Records drawn from a dataset:
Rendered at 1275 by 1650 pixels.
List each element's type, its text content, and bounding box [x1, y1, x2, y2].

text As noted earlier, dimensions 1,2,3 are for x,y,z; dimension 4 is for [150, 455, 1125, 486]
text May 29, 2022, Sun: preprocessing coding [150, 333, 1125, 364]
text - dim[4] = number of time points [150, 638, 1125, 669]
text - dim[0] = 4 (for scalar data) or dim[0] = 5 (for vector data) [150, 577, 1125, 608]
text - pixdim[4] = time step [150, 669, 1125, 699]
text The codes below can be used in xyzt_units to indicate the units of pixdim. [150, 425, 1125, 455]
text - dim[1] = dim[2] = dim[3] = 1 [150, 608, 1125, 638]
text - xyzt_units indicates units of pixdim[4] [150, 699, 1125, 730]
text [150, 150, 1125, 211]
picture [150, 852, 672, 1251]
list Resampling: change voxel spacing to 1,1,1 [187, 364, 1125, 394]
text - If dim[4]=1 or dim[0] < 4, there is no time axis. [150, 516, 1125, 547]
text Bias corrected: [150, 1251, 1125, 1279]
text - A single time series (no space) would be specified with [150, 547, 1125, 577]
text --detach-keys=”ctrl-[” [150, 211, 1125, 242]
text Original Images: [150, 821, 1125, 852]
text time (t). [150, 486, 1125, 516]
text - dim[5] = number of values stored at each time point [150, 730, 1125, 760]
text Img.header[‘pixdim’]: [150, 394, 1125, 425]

What the exercise asks: Your response should consist solely of the lines from the one containing "text [150, 150, 1125, 211]" to the end of the entries, both ends included, exactly as they appear.

Answer to this problem:
text [150, 150, 1125, 211]
picture [150, 852, 672, 1251]
list Resampling: change voxel spacing to 1,1,1 [187, 364, 1125, 394]
text - If dim[4]=1 or dim[0] < 4, there is no time axis. [150, 516, 1125, 547]
text Bias corrected: [150, 1251, 1125, 1279]
text - A single time series (no space) would be specified with [150, 547, 1125, 577]
text --detach-keys=”ctrl-[” [150, 211, 1125, 242]
text Original Images: [150, 821, 1125, 852]
text time (t). [150, 486, 1125, 516]
text - dim[5] = number of values stored at each time point [150, 730, 1125, 760]
text Img.header[‘pixdim’]: [150, 394, 1125, 425]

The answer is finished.